Bryan Thomas, PopUp Play CEO and Co-founder
Thanks to PopUp Play’s recent Shark Tank appearance, I get asked a lot of questions about the mechanics of the business. One of the most frequent questions is about my choice of co-founder, Amelia Cosgrove. So, I thought I’d take some time to explain what I believe are important considerations when selecting a co-founder and how I chose Amelia.
Choose Someone With Complementary Skills
First of all, selecting a co-founder is selecting a business partner. This is the most critical early decision you can make when starting your company, and choosing the wrong co-founder is one of the most common reasons for failure of early stage startups.
Start by finding a badass with skills that complement yours. Anecdotally, most startups are founded by engineers. It is now very easy for an engineer to write a few lines of code and be up and running with an MVP in no time. In my case, I am not an engineer, so I needed to find someone with the technical skills to make PopUp Play work.
On the flip side, Amelia (who had the original idea) needed someone with strong business and entrepreneurial skills to help build a business around her idea. Amelia brought over a decade of experience in product design and manufacturing. She has designed and built everything from heavy machinery to custom aircraft to consumer electronics. All this experience as an engineer meshed well with my experience in product marketing and product management.

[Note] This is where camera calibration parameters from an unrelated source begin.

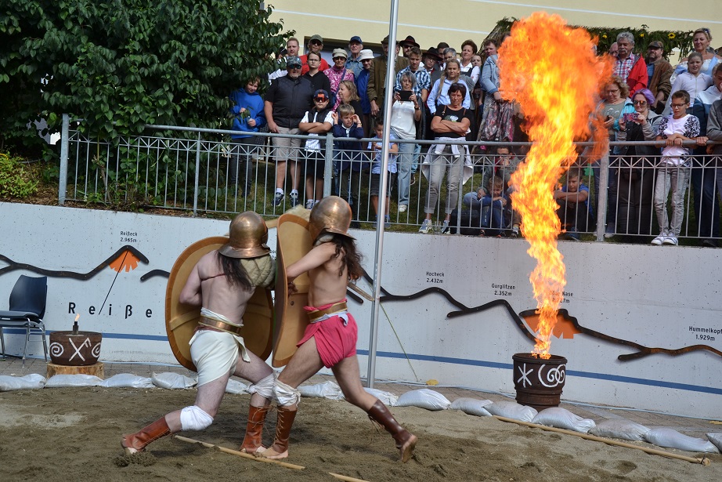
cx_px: 361
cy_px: 241
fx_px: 1023
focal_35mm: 51
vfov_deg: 26.5
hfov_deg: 38.9
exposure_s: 1/200
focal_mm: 34
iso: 100
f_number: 6.3
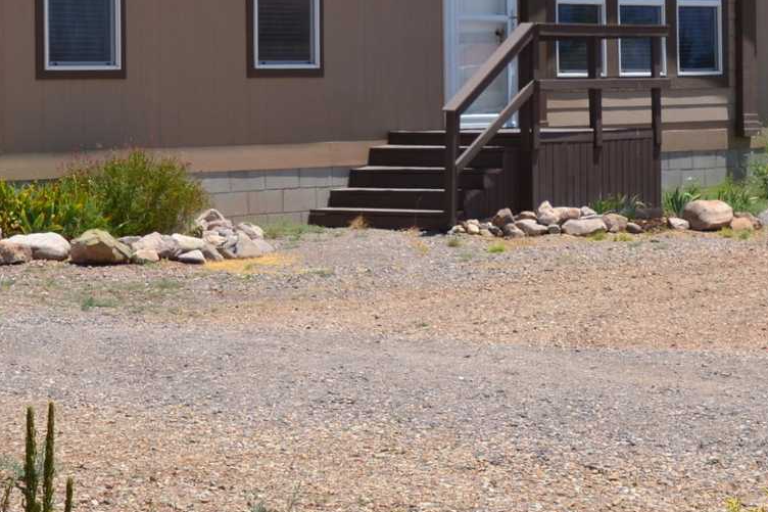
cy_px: 72
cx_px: 406
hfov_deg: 18.5
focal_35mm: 110
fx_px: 2354
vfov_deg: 12.3
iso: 100
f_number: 7.1
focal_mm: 27
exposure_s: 1/200
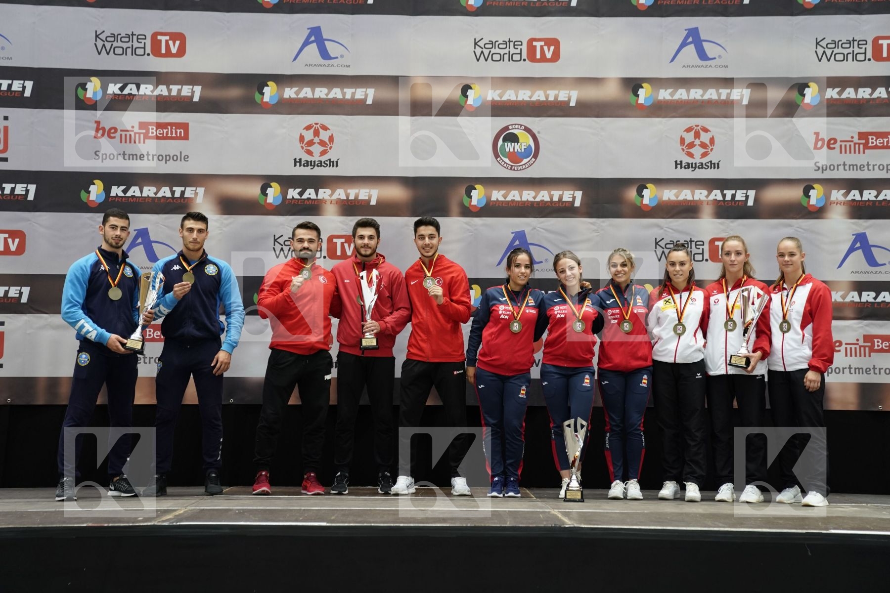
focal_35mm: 57
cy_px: 296
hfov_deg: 35.1
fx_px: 1409
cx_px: 445
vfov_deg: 23.8
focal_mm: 57
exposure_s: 1/125
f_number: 2.8
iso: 1250
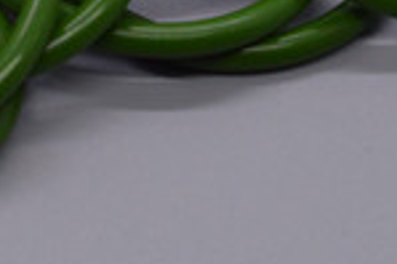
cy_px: -211
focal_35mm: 242
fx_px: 2666
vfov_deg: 5.6
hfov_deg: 8.4
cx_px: -117
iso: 400
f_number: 10
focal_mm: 40
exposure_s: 1/250
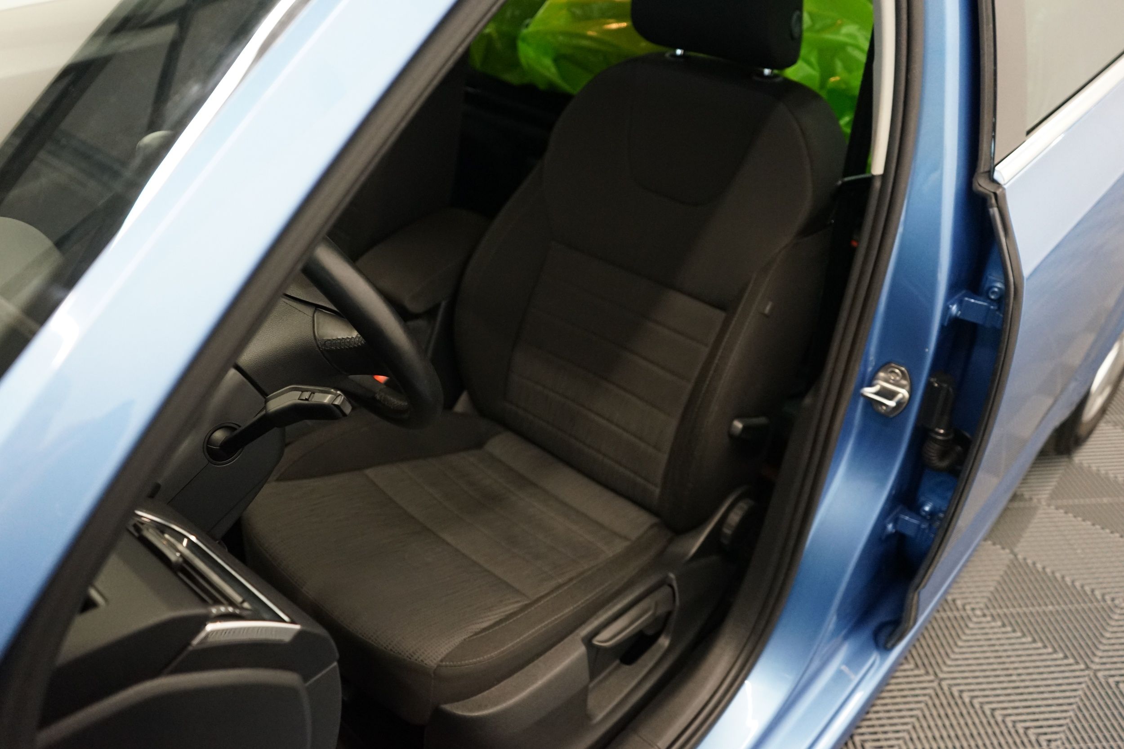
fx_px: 874
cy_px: 374
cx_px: 562
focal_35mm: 28
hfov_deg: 65.5
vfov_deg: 46.4
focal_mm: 28
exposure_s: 1/160
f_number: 3.5
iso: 3200
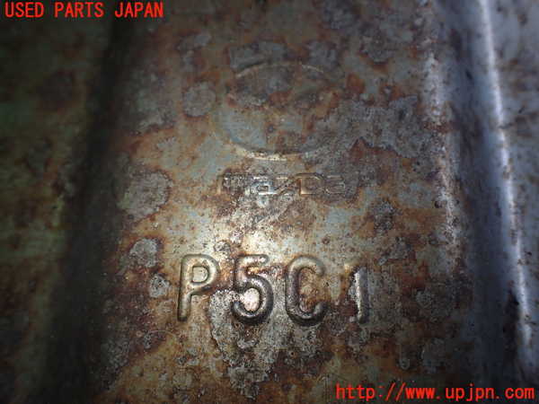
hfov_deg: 60.0
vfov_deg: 46.8
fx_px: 467
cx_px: 270
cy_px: 202
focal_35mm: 30
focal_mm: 5.4
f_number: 2.3
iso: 125
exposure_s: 1/125
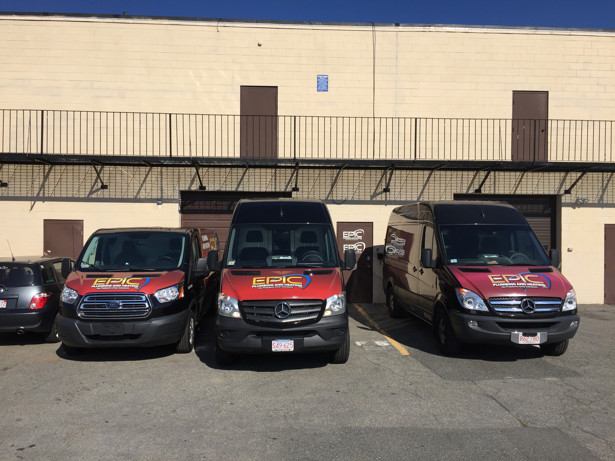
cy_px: 230
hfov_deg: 61.7
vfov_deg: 48.2
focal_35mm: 29
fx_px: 515
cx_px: 308
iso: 32
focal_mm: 4.15
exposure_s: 1/3049
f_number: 2.2
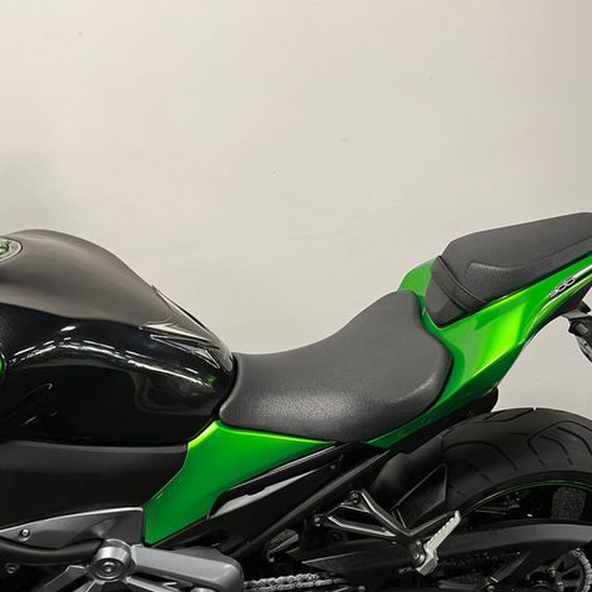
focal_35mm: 31
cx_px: 381
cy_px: 297
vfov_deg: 52.5
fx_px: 600
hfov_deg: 51.8
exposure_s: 1/50
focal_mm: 5.1
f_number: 1.6
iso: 80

Ultimately, Amelia’s involvement in PopUp Play made the business and product possible. We couldn’t have built a business without each other.
Share Core Values Pertaining To Business
Starting a company with someone is like getting married. You are going to spend a lot of time with your co-founder: they are going to see you at your best and at your worst. Because of this, it’s very important that co-founders get along and are the right fit.

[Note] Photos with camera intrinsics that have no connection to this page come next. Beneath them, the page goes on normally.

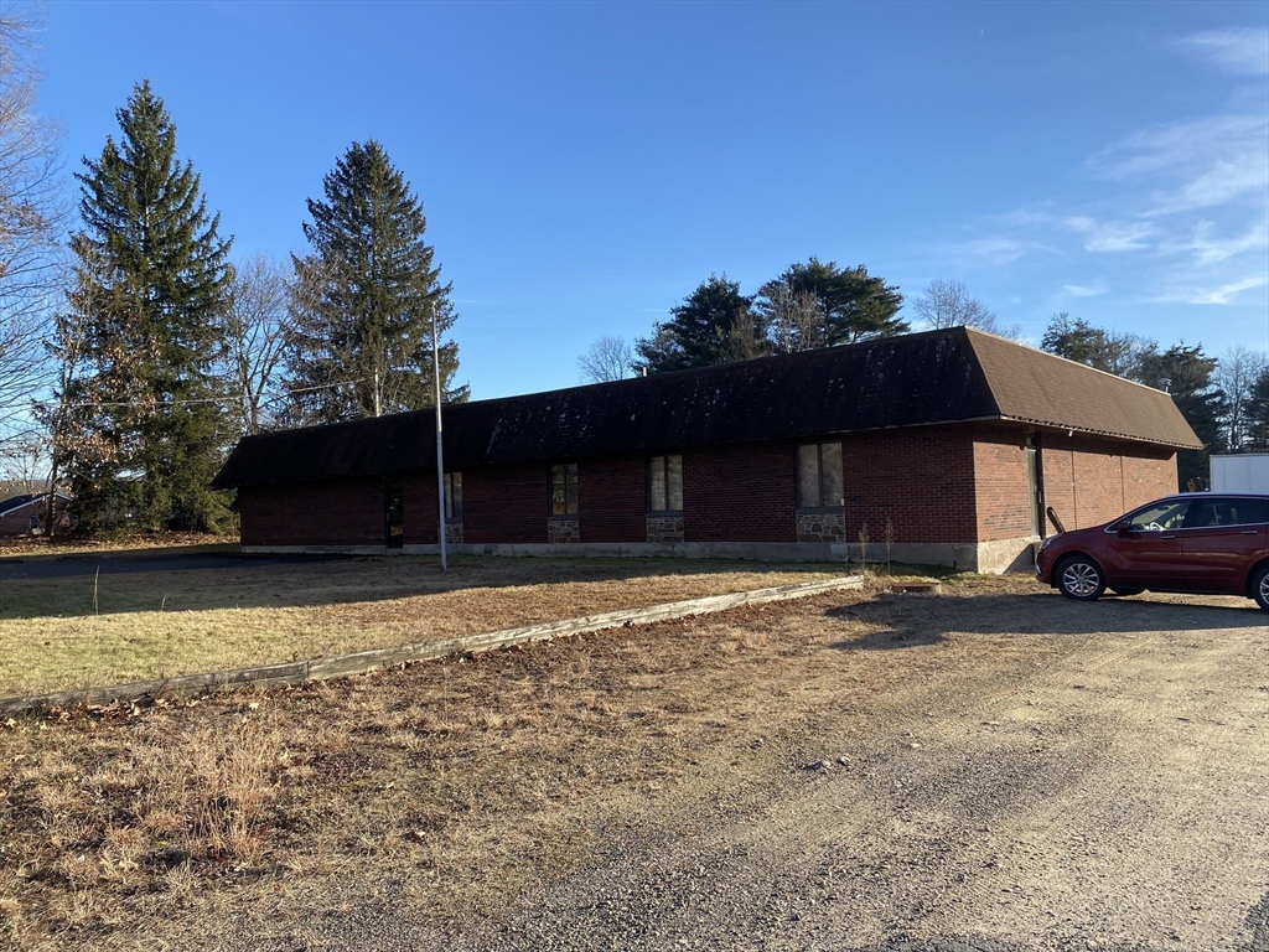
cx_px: 634
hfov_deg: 67.3
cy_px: 476
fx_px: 953
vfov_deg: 53.1
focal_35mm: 26
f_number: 1.8
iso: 32
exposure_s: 1/1377
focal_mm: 4.25
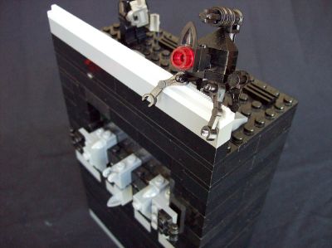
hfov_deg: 51.4
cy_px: 124
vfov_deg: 39.6
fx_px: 345
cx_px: 166
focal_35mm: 36
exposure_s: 1/8
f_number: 2.7
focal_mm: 6
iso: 160
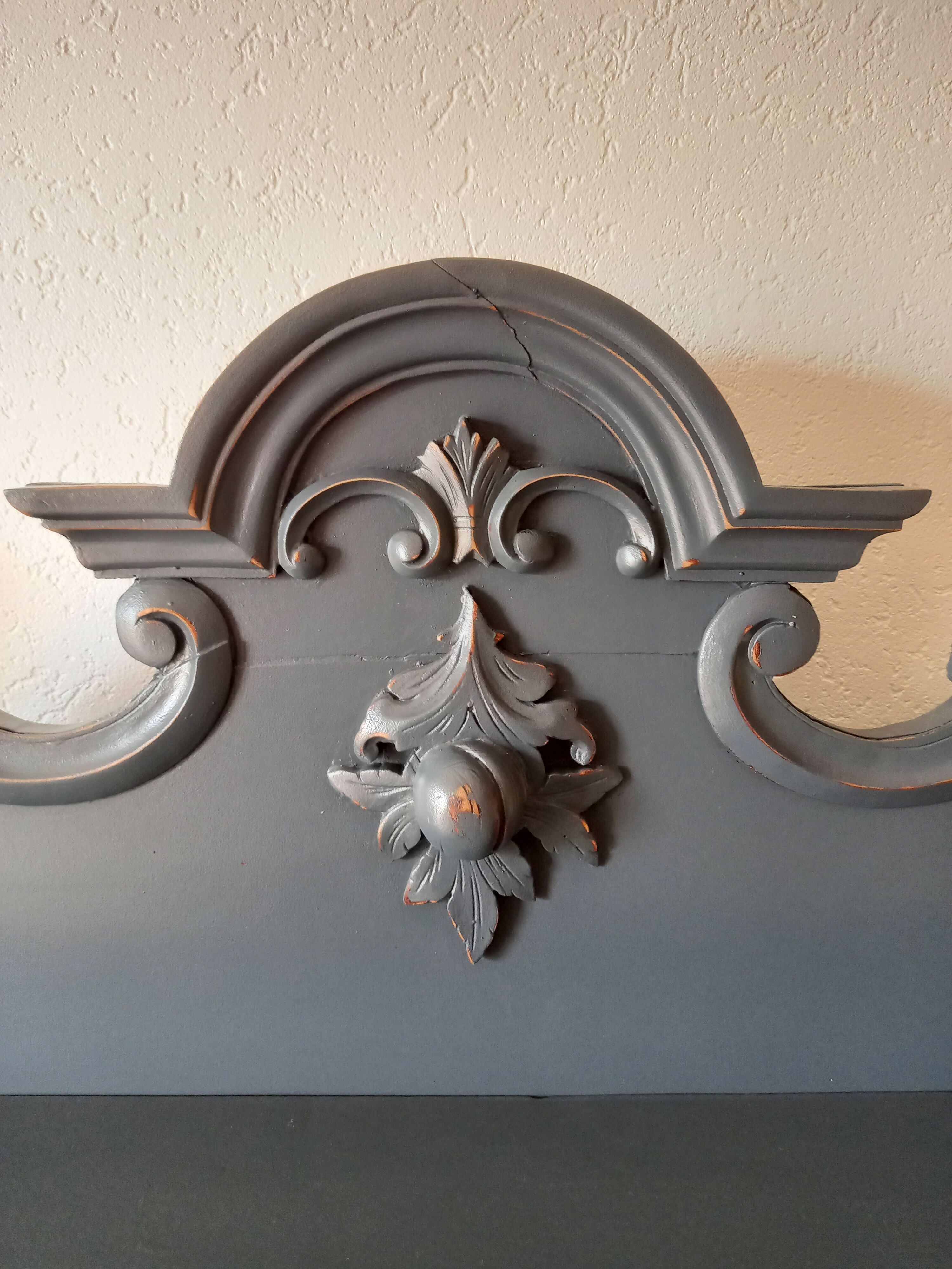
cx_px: 476
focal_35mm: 25
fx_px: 917
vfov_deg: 69.4
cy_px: 634
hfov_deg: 54.9
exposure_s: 1/19
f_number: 2
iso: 400
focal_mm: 4.6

As you grow your company, you’re going to add people to the team that will create your culture, but it starts with the co-founders: the team you build will reflect the relationship you have with your co-founder. In my case, I have known Amelia for 10 years. I’ve seen her at work, in the best times and the worst times. I knew that, when it comes to business, we share the same values and principles. Through all stages of growth of PopUp Play, I have never doubted that we are on the same page with respect to core business values. It frees each each of us to run the business without worry.
Establish Trust And Confidence
Finally, the most obvious: make sure you trust each other. Growing up, my dad used to tell me that you should never start a business with friends, because friends and money don’t mix. There will inevitably be arguments about equity and pay and critical decisions made that, if wrong, won’t be fixable. You need to trust your co-founder 100% without exception. If that trust doesn’t exist, that weakness in your relationship will rear its head at the least convenient and most important times, like when trying to close a funding round or make a critical business deadline.
At the end of the day, I picked Amelia as a co-founder because she is a phenomenal engineer who I’ve built trust with for over a decade and because she shares the same core values.
Of course, the elephant in the room and the question I get asked most often: what’s it like to start a company with your spouse? My answer? It doesn’t matter. Start a company with an awesome co-founder who complements your skills. Whether they’re an old co-worker, new friend of long-time spouse, complementary skills, shared values and a core of trust are all that ultimately matter.